_課題要件 A_:
次の記述(i)〜(iii)は本文抜粋の内容と一致していますか。それぞれ「はい」か「いいえ」で答え、判断の決め手となる本文抜粋の語句を原文どおりに引用してください。
(i) 抑止とは、相手に攻撃を思いとどまらせる軍事力の役割である。
(ii) 通常ミサイルを軸とする反撃能力は「懲罰的抑止力」に分類される。
(iii) 岸田政権は「抑止力」を強調している。

_本文抜粋_:

添谷芳秀「日米同盟と多国間安保-バージョン2.0」『論評-RIPS' Eye』

対中朝ゲームチェンジャーではない


 これまで反撃能力に関する日本政府・与党の説明および想定される運用について論じてきた。ここからは、反撃能力の戦略上の含意、つまり、それが安保環境に及ぼす影響を考察してみたい。もし自衛隊による反撃能力の保有がアジア太平洋地域の安保環境を大きく変えるものであれば、日本の意図に関わりなく画期を成すことにはなるからだ。

 この点を論じるには、岸田政権が強調する「抑止力」の観点から検討すると分かりやすい。

 抑止とは、「相手が攻撃してきた場合、軍事的な対応を行って損害を与える姿勢を示すことで攻撃そのものを思いとどまらせる」軍事力の役割である。通常ミサイルを軸とする反撃能力は、抑止力の中でも、相手に武力行使による目標達成は困難と思わせ、攻撃を断念させる「拒否的抑止力」に分類される。

_提供記録_:
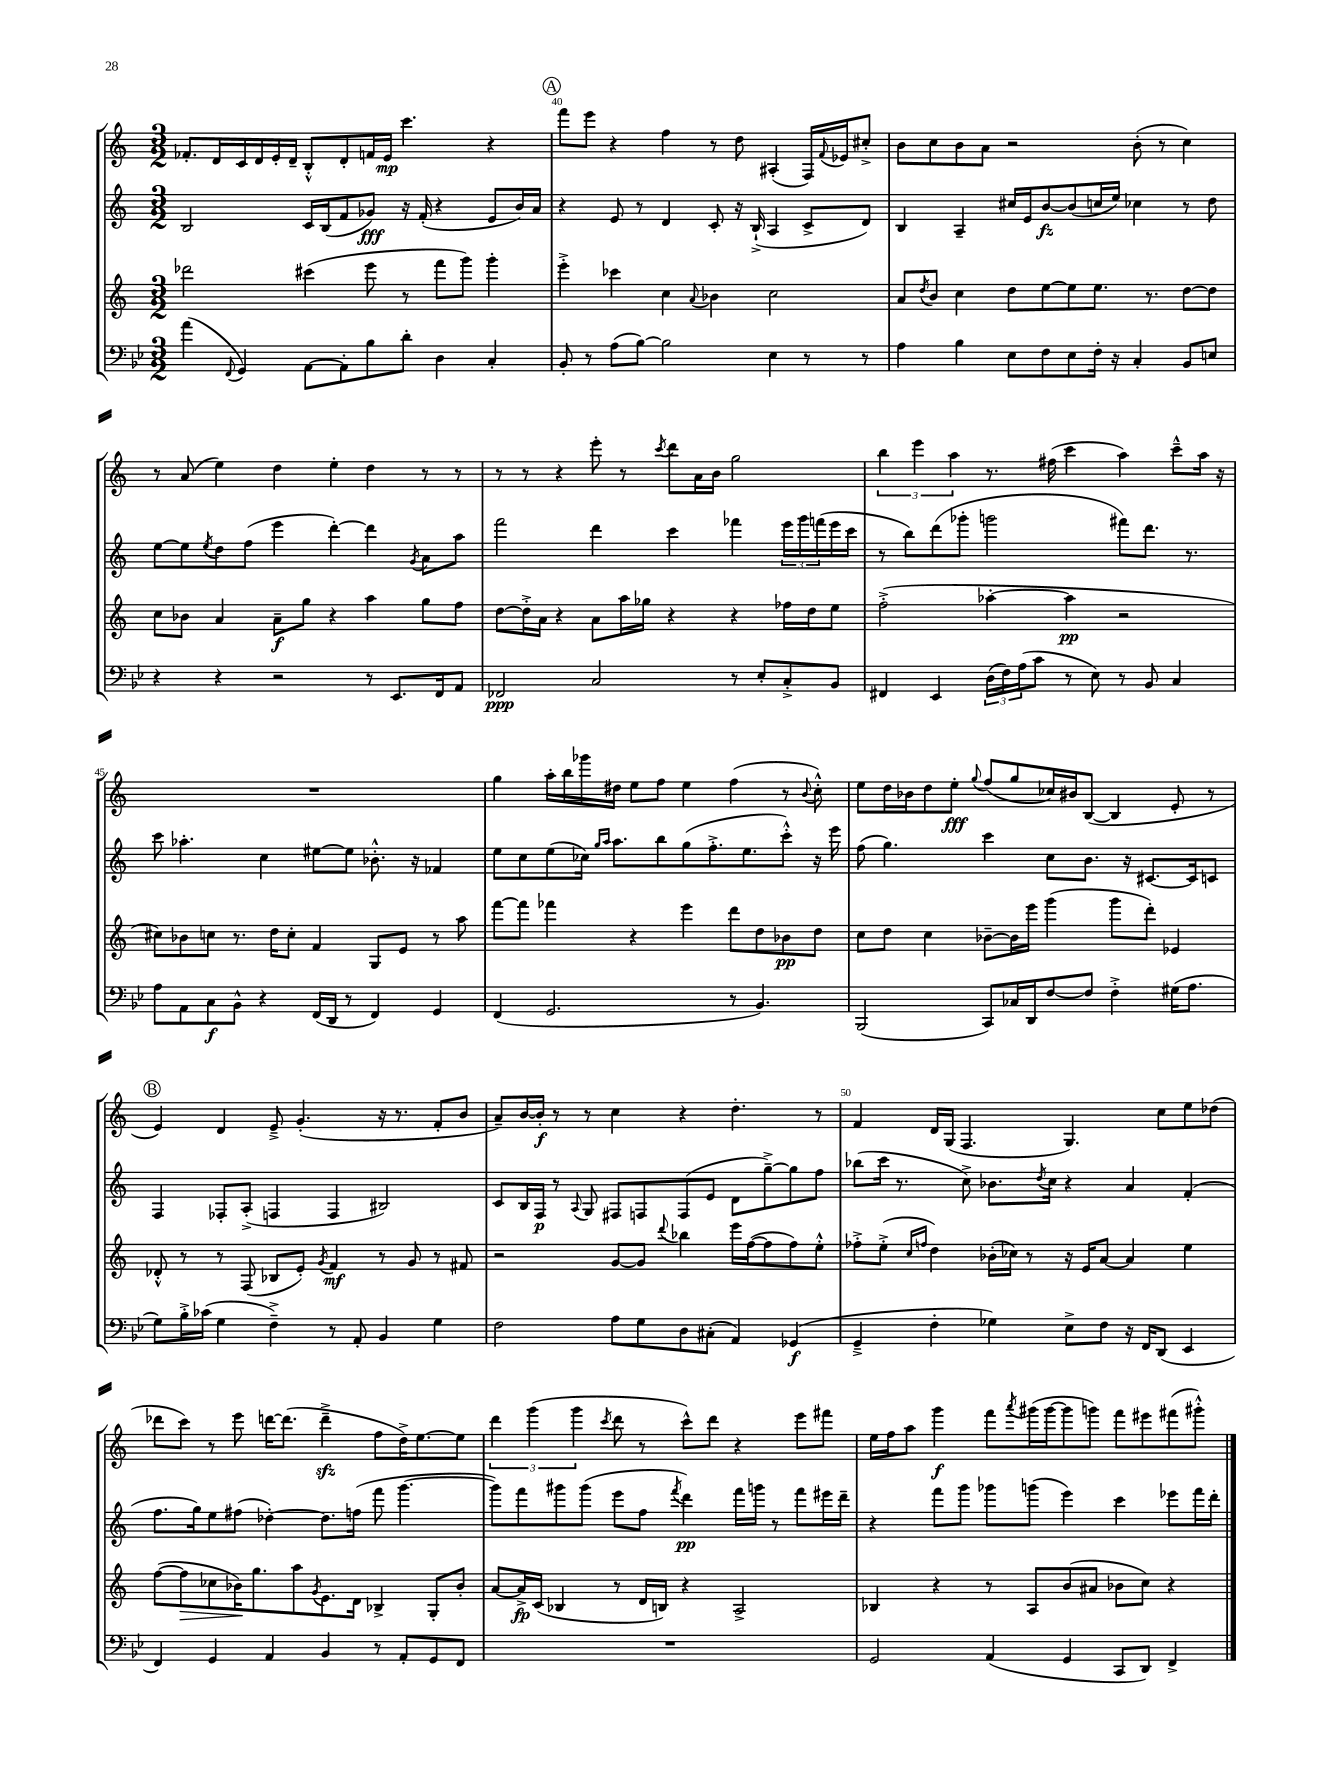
<<
\new StaffGroup <<
\new Staff = "s0" {
    \clef treble \key c \major \numericTimeSignature \time 3/2
    fes'8.-. d'16 c'16 d'16 e'16-. d'16-- b8-.-^ d'8-. f'16 e'16\mp c'''4. r4 |
    \mark \markup { \circle "A" } f'''8 e'''8 r4 f''4 r8 d''8 ais4-.( f16) \appoggiatura { f'8 } ees'16 cis''8-.-> |
    b'8 c''8 b'8 a'8 r2 b'8-.( r8 c''4) |
    r8 a'8( e''4) d''4 e''4-. d''4 r8 r8 |
    r8 r8 r4 e'''8-. r8 \acciaccatura { c'''8 } d'''8 a'16 b'16 g''2 |
    \tuplet 3/2 { b''4 e'''4 a''4 } r8. fis''16( c'''4 a''4) c'''8---^ a''16 r16 |
    R1. |
    g''4 a''16-. b''16 ges'''16 dis''16 e''8 f''8 e''4 f''4( r8 \appoggiatura { b'8 } c''8-.-^) |
    e''8 d''16 bes'16 d''8 e''8-.\fff \appoggiatura { g''8 } f''8( g''8 ces''16) bis'16 b8~( b4 e'8-. r8 |
    \mark \markup { \circle "B" } e'4) d'4 e'8---> g'4.-.( r16 r8. f'8-. b'8 |
    a'8--) b'16~ b'16-.\f r8 r8 c''4 r4 d''4.-. r8 |
    f'4 d'16 g16( f4. g4.) c''8 e''8 des''8( |
    des'''8 c'''8) r8 e'''8 d'''16~ d'''8.( d'''4--->\sfz f''8 d''16->) e''8.~ e''8 |
    \tuplet 3/2 { d'''4 g'''4( g'''4 } \acciaccatura { c'''8 } d'''8 r8 c'''8-^) d'''8 r4 e'''8 fis'''8 |
    e''16 f''16 a''8 g'''4\f f'''8 \acciaccatura { a'''8 } gis'''16( gis'''16~ gis'''8 g'''8) f'''8 eis'''8 fis'''8( gis'''8-.-^) \bar "|." |
}
\new Staff = "s1" {
    \clef treble \key c \major \numericTimeSignature \time 3/2
    b2 c'16 b16( f'8 ges'8\fff) r16 f'16-.( r4 e'8 b'16) a'16 |
    \mark \markup { \circle "A" } r4 e'8 r8 d'4 c'8-. r16 b16-!->( a4 c'8-> d'8) |
    b4 a4-- cis''16 e'16 b'8~\fz b'8( c''16 e''16) ces''4 r8 d''8 |
    e''8~ e''8 \acciaccatura { e''8 } d''8 f''8( e'''4 d'''4~-.) d'''4 \acciaccatura { g'8 } a'8 a''8 |
    f'''2 d'''4 c'''4 fes'''4 \tuplet 3/2 { e'''16 g'''16 f'''16( } e'''16 c'''16 |
    r8 b''8) d'''8( ges'''8-. g'''2 fis'''8) d'''8. r8. |
    c'''8 aes''4.-. c''4 eis''8~ eis''8 bes'8.-.-^ r16 fes'4 |
    e''8 c''8 e''8( ces''16) \grace { g''16 a''16 } a''8. b''8 g''8( f''8.-.-> e''8. c'''8-.-^) r16 e'''16 |
    f''8( g''4.) c'''4 c''8 b'8. r16 cis'8.~ cis'16 c'8 |
    \mark \markup { \circle "B" } f4 fes8-. a8-.->( f4 f4 bis2) |
    c'8 b16 f16\p r8 \appoggiatura { a8 } g8 fis8 f8 f8( e'8 d'8 g''8~--->) g''8 f''8 |
    bes''8( c'''16 r8. c''8->) bes'8. \acciaccatura { d''8 } c''16 r4 a'4 f'4-.( |
    f''8. g''16) e''8 fis''8( des''4~-.) des''8. f''16( f'''8 g'''4.~ |
    g'''8) f'''8 gis'''8 gis'''8( e'''8 f''8 \acciaccatura { f'''8 } d'''4\pp) f'''16 g'''16 r8 f'''8 eis'''16 d'''16-- |
    r4 f'''8 g'''8 ges'''8 g'''8( e'''4) c'''4 ees'''8 f'''16 d'''16-. \bar "|." |
}
\new Staff = "s2" {
    \clef treble \key c \major \numericTimeSignature \time 3/2
    des'''2 cis'''4( e'''8 r8 f'''8 g'''8) g'''4-. |
    \mark \markup { \circle "A" } e'''4-.-> ces'''4 c''4 \appoggiatura { a'8 } bes'4 c''2 |
    a'8 \acciaccatura { d''8 } b'8 c''4 d''8 e''8~ e''8 e''8. r8. d''8~ d''8 |
    c''8 bes'8 a'4 a'8--\f g''8 r4 a''4 g''8 f''8 |
    d''8~ d''16-.-> a'16 r4 a'8 a''16 ges''16 r4 r4 fes''16 d''16 e''8 |
    f''2-.->( aes''4~-. aes''4\pp r2 |
    cis''8) bes'8 c''8 r8. d''16 c''8-. f'4 g8 e'8 r8 a''8 |
    f'''8~ f'''8 fes'''4 r4 e'''4 d'''8 d''8 bes'8\pp d''8 |
    c''8 d''8 c''4 bes'8~-- bes'16 e'''16 g'''4( g'''8 d'''8-.) ees'4 |
    \mark \markup { \circle "B" } des'8-.-^ r8 r8 f8( bes8 e'8-.) \acciaccatura { g'8 } f'4\mf r8 g'8 r8 fis'8 |
    r2 g'8~ g'8 \appoggiatura { d'''8 } bes''4 e'''16 f''16~( f''8 f''8) e''8-.-^ |
    fes''8-.-> e''8-.->( \grace { c''16 f''16 } d''4) bes'16-.( ces''16) r8 r16 e'16 a'8~ a'4 e''4 |
    f''8~( f''8\> ces''8 bes'16\!) g''8. a''8 \acciaccatura { g'8 } e'8. d'16 bes4-> g8-. bes'8-. |
    a'8~ a'16->\fp c'16( bes4 r8 d'16 b16) r4 a2-> |
    bes4 r4 r8 a8 b'8( ais'8 bes'8 c''8) r4 \bar "|." |
}
\new Staff = "s3" {
    \clef bass \key bes \major \numericTimeSignature \time 3/2
    a'4( \appoggiatura { f,8 } g,4) a,8~ a,8-. bes8 d'8-. d4 c4-. |
    \mark \markup { \circle "A" } bes,8-. r8 a8( bes8~) bes2 ees4 r8 r8 |
    a4 bes4 ees8 f8 ees8 f16-. r16 c4-. bes,8 e8 |
    r4 r4 r2 r8 ees,8. f,16 a,8 |
    fes,2\ppp c2 r8 ees8-. c8-.-> bes,8 |
    fis,4 ees,4 \tuplet 3/2 { d16( f16) a16( } c'8 r8 ees8) r8 bes,8 c4 |
    a8 a,8 c8\f bes,8-^ r4 f,16( d,16 r8 f,4) g,4 |
    f,4( g,2. r8 bes,4.) |
    bes,,2( c,8) ces16 d,16 f8~ f8 f4-.-> gis16( a8. |
    \mark \markup { \circle "B" } g8) bes16-.-> ces'16( g4 f4--->) r8 a,8-. bes,4 g4 |
    f2 a8 g8 d8 cis8-.( a,4) ges,4\f( |
    g,4---> f4-. ges4) ees8-> f8 r16 f,16 d,8( ees,4 |
    f,4) g,4 a,4 bes,4 r8 a,8-. g,8 f,8 |
    R1. |
    g,2 a,4( g,4 c,8 d,8) f,4-> \bar "|." |
}
>>
>>
\layout { \context { \Score currentBarNumber = #39 \override BarNumber.break-visibility = ##(#f #t #t) barNumberVisibility = #(every-nth-bar-number-visible 5) } }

_課題要件 B_: 記録の冒頭から「r8 a'8( e''4) d''4 e''4-. d''4 r8 r8 |」を含む行まで、両端の行も含めて一字一句そのまま打ち直してもらえますか。画像は解答に含めないでください。

_出力結果 A_:
(i) はい。『攻撃そのものを思いとどまらせる」軍事力の役割である』
(ii) いいえ。『攻撃を断念させる「拒否的抑止力」に分類される』
(iii) はい。『岸田政権が強調する「抑止力」』

_出力結果 B_:
<<
\new StaffGroup <<
\new Staff = "s0" {
    \clef treble \key c \major \numericTimeSignature \time 3/2
    fes'8.-. d'16 c'16 d'16 e'16-. d'16-- b8-.-^ d'8-. f'16 e'16\mp c'''4. r4 |
    \mark \markup { \circle "A" } f'''8 e'''8 r4 f''4 r8 d''8 ais4-.( f16) \appoggiatura { f'8 } ees'16 cis''8-.-> |
    b'8 c''8 b'8 a'8 r2 b'8-.( r8 c''4) |
    r8 a'8( e''4) d''4 e''4-. d''4 r8 r8 |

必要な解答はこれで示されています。